Feb. 27 (Bloomberg) -- Chinese issuers are paying the most for dollar-denominated bonds compared with their Asian peers in six months as expectations of further sales lift costs.
Debt sold by companies in the world’s second-largest economy yields an average 6.05 percent, 94 basis points more than borrowers from Asia outside Japan and the widest gap since Aug. 16, according to JPMorgan Chase & Co. indexes. Far East Horizon Ltd., which derives 97 percent of its revenue from mainland China, raised $400 million via an offering of 4.625 percent 2017 bonds yesterday, data compiled by Bloomberg show.

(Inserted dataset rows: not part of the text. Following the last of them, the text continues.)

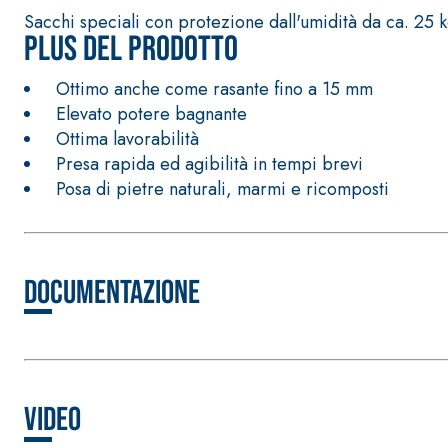
Sacchi speciali con protezione dall'umidità da ca. 25 
Plus del prodotto
Ottimo anche come rasante fino a 15 mm
Elevato potere bagnante
Ottima lavorabilità
Presa rapida ed agibilità in tempi brevi
Posa di pietre naturali, marmi e ricomposti
Documentazione
Sistema ISOLAMENTO TERMICO FASSATHERM
COLLANTI
®
Video
A 96 RESPHIRA
Collante-rasante alleggerito, fibrato, con calce i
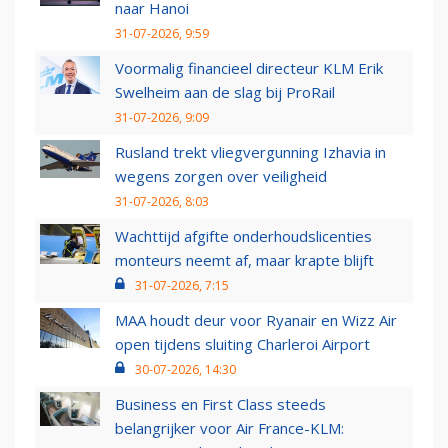
naar Hanoi
31-07-2026, 9:59
Voormalig financieel directeur KLM Erik
Swelheim aan de slag bij ProRail
31-07-2026, 9:09
Rusland trekt vliegvergunning Izhavia in
wegens zorgen over veiligheid
31-07-2026, 8:03
Wachttijd afgifte onderhoudslicenties
monteurs neemt af, maar krapte blijft
31-07-2026, 7:15
MAA houdt deur voor Ryanair en Wizz Air
open tijdens sluiting Charleroi Airport
30-07-2026, 14:30
Business en First Class steeds
belangrijker voor Air France-KLM:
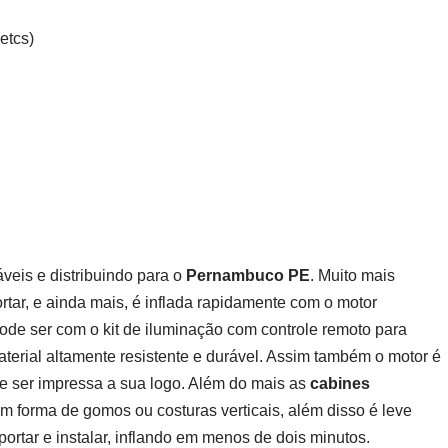
etcs)
áveis e distribuindo para o
Pernambuco PE
. Muito mais
ortar, e ainda mais, é inflada rapidamente com o motor
e ser com o kit de iluminação com controle remoto para
terial altamente resistente e durável. Assim também o motor é
e ser impressa a sua logo. Além do mais as
cabines
forma de gomos ou costuras verticais, além disso é leve
ortar e instalar, inflando em menos de dois minutos.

Guangzhou R&F Properties Co., which has $1.3 billion equivalent of debt due this year, led $14.3 billion of U.S. currency sales by issuers from China and Hong Kong this year, 5 percent more than the first two months of 2013. The cost of onshore funding for top-rated companies climbed to a record last month amid government attempts to rein in excess leverage.
“Demand for supply from Chinese issuers will remain if the price is right,” said Mark Reade, a Hong Kong-based desk analyst at Mizuho Securities Asia Ltd. “While investors are showing some additional caution toward Chinese issuers, that’s more to do with the expectation of further offshore supply given high onshore funding costs than any major fundamental concerns.”
Top-rated companies pay an average 6.01 percent to borrow 10-year debt in China, 42 basis points less than a record 6.43 percent high on Jan. 14, Chinabond indexes show. Far East Horizon priced its notes to yield 4.65 percent.
The Hong Kong-based financial services provider sold 52 percent of its bonds to fund managers and 33 percent to private banks, a person familiar said. About 90 percent were sold to investors in Asia and the remainder to investors in Europe.
The company is slated to repay 1.25 billion yuan of bonds this year, as well as a 750 million yuan Dim Sum loan and a $200 million term facility, Bloomberg-compiled data show.
The Markit iTraxx Asia index of 40 investment-grade borrowers outside Japan dropped 1 basis point to 135 basis points as of 2:23 p.m. in Singapore, according to prices from Australia & New Zealand Banking Group Ltd. The gauge is falling for a third day, according to data provider CMA.
The Markit iTraxx Australia index gained 1 basis point to 102 as of 5:21 p.m. in Sydney, according to ANZ. The measure is on course to rise for a second consecutive day after closing at the lowest level in a week on Feb. 25, according CMA, which is owned by McGraw-Hill Cos. and compiles prices quoted by dealers in the privately negotiated market.
The Markit iTraxx Japan index advanced 1 basis point to 76 basis points as of 3:16 p.m. in Tokyo, Citigroup Inc. prices show. The measure is on track for its highest close since Feb. 21, CMA data show.
Credit-default swap indexes are benchmarks for insuring bonds against default and traders use them to speculate on credit quality. A drop signals improving perceptions of creditworthiness, while an increase suggests the opposite.
The swap contracts pay the buyer face value in exchange for the underlying securities if a borrower fails to meet its debt agreements.